イスラーム文化/井筒俊彦

イスラム社会は正統派といわれるアラブのスンニー派と、表面的な言語表現からさらに内的意味を探ろうとするイラン人を代表とするシーア派の二つに大別され、さらに各派のなかにも支流がある。

彼らの生活は聖典「コーラン」に基いており、巡礼に関する規則や日常生活の細部に至るまで、実にきめ細やかに規制されている。「コーラン」には神の言葉が記録されているといわれる。神の啓示を受けた預言者ムハンマドが、大体西暦610頃から20年間かけて編纂した。この20年間を二分し、前期10年をメッカ期、後期10年をメディナ期と呼んでいる。

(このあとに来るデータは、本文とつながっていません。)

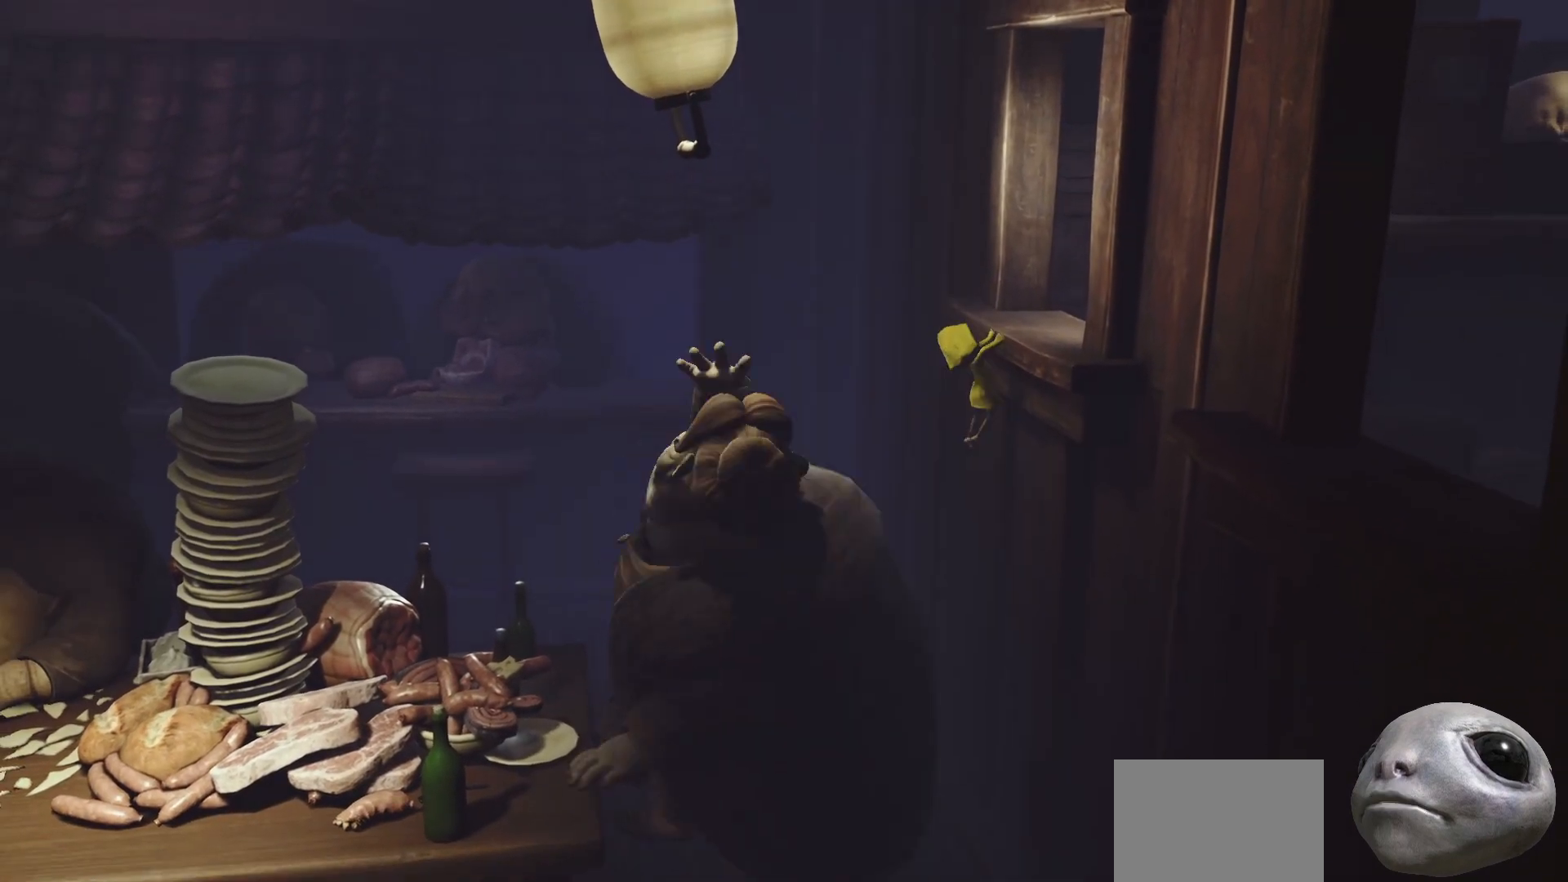
{"buttons": ["X", "R2"], "left_stick": "up", "right_stick": "center", "events": [[150, "left_stick", "up-right"], [267, "left_stick", "up"], [300, "A", "up"]]}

この「コーラン」というのが厄介な聖典で、解釈の仕方、解釈者によって同じ文章でも随分と違った意味に解釈されてしまうらしい。どんな行為でも解釈のやりかた次第で正当化されてしまう危険性があるわけだ。もちろん、誰でも好きなように解釈が許されているわけではなく、特別な資質を持った者だけが解釈を許されているらしいのだが。

それでもなお、解釈を巡った激しい争いが生じ、西暦九世紀頃には法律に関する解釈が禁止された。しかし、法律以外の内容については解釈が続けられているらしい。それが、ほぼ暗号解読に近いといわれるシーア派の解釈学的世界の深さになり、またスンニー派世界の広さとなることでイスラム文化社会を形成しているのであろう。